Apple Patent Application Could Lead to Portable User Accounts

by , 1:50 PM EDT, September 19th, 2008

An Apple patent filing, which was posted by the U.S. Patent and Trademark Office on August 21, described improved approaches for enabling portable user accounts. The result is that a user could carry the entire account and home directory on a portable device.

The inventors were cited as Robert T. Bowers in Cupertino and Steve Ko in San Francisco, and the initial filing was April 28, 2008.

The abstract for the patent says:

"A user account created at a multi-user computer can be stored to an external, portable data store, thereby rendering the user account portable. The multi-user computer system, e.g., through its operating system, locates user accounts on not only in local storage of the multi-user computer system, but also in any removable data storage attached to the multi-user computer system. Hence, by coupling the external, portable data store to another multi-user computer, a user is able to login to any supporting multi-user computer and be presented with their user configuration and user directory.
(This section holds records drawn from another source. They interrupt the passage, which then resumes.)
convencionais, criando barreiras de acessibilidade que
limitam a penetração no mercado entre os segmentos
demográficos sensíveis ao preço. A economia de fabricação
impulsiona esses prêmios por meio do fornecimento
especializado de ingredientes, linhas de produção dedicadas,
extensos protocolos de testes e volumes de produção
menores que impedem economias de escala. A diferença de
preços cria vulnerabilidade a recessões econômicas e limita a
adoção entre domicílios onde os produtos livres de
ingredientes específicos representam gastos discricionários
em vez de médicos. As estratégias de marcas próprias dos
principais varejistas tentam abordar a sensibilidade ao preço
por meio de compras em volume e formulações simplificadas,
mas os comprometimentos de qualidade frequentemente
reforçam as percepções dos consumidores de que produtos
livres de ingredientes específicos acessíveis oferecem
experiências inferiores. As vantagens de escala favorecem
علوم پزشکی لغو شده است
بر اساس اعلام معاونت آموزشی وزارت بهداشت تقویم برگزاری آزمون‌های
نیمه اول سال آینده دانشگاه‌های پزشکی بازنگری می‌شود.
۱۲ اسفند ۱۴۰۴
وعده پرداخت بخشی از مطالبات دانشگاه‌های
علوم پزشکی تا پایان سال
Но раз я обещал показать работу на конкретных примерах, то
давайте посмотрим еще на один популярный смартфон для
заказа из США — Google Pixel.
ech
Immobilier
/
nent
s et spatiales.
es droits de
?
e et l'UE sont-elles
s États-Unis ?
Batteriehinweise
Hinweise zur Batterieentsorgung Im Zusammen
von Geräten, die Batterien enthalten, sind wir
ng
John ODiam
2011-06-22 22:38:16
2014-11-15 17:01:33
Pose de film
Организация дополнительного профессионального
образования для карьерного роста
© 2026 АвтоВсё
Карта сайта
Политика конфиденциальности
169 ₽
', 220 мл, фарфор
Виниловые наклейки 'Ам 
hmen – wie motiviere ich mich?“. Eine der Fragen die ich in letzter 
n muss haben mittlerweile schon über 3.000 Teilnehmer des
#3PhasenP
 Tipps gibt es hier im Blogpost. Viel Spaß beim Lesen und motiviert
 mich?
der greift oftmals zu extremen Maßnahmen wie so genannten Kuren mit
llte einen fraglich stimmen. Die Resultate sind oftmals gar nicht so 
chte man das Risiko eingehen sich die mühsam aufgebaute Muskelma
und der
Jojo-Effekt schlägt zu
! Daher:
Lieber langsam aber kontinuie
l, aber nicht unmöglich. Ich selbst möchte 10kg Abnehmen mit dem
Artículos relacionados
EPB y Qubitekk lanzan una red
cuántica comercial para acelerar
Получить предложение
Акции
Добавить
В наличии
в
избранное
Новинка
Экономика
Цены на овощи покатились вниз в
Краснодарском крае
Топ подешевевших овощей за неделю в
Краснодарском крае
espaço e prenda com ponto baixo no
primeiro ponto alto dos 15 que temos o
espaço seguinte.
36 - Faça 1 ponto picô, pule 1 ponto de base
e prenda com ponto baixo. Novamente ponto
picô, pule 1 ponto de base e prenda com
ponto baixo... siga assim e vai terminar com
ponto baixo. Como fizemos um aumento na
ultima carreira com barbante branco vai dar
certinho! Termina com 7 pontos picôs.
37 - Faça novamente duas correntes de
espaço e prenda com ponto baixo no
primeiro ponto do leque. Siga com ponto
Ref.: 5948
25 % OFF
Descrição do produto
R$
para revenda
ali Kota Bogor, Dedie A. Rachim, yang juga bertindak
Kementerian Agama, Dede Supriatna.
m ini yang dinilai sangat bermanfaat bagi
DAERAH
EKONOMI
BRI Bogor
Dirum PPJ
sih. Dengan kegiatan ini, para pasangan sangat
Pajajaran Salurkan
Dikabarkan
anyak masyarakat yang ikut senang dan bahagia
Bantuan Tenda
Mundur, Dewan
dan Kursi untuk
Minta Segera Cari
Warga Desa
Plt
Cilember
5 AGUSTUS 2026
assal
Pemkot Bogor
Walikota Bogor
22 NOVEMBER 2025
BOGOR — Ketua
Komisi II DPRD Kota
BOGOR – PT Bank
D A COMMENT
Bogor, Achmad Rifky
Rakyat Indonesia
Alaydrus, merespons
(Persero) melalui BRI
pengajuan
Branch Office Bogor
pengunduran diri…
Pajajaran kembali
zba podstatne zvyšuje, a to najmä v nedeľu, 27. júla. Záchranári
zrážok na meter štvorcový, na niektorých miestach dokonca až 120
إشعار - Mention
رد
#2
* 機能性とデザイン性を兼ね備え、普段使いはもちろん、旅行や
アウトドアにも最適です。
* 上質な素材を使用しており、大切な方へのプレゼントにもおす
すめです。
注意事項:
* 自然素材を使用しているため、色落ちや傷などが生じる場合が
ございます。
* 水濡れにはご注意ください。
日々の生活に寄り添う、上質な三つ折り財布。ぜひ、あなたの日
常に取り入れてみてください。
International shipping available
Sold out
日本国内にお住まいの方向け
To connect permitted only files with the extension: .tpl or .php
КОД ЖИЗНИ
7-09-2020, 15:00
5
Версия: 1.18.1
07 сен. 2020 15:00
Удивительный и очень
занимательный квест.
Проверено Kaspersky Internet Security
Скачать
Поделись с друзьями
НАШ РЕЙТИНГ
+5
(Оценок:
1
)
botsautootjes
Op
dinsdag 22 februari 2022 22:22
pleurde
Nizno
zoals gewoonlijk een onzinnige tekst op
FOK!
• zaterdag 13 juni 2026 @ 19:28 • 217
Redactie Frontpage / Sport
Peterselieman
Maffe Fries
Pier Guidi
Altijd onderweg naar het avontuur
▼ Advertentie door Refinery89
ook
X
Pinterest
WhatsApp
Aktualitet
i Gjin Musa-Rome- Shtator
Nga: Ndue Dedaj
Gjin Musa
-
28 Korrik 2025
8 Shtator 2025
"Since the data store that stores the user account is not only external but also portable, a user can simply tote the data store to the location of different multi-user computers. In one embodiment, the external, portable data store can not only store the user account but can also provide general data storage. In another embodiment, the external, portable data store can be a portion of a portable computing device (e.g., media player) that provides other functionality besides data storage."

The patent acknowledges that a few sophisticated users have modified the operation of existing Mac OS X systems to enable so-called portable user accounts, but it requires specialized tools. "Thus, there is a need for improved techniques to enable user accounts to be portable such that a user can carry their user account with them and login to any multi-user computer system that supports portable user accounts," the filing states.

The patent goes on to describe the technical details required to implement this functionality.

Note that this is not quite the same as Apple's Portable Home Directory (PHD) feature available since OS X 10.4. In PHDs, a user can log into his or her account from any Mac on the network and access personal data and settings on a server. In contrast, with portable user accounts, a user could have the entire account and home directory on a portable device -- hard disk or flash drive. After connection to a host that supports the protocol, the portable account is treated it as a standard user account. That requires little more Unix finesse.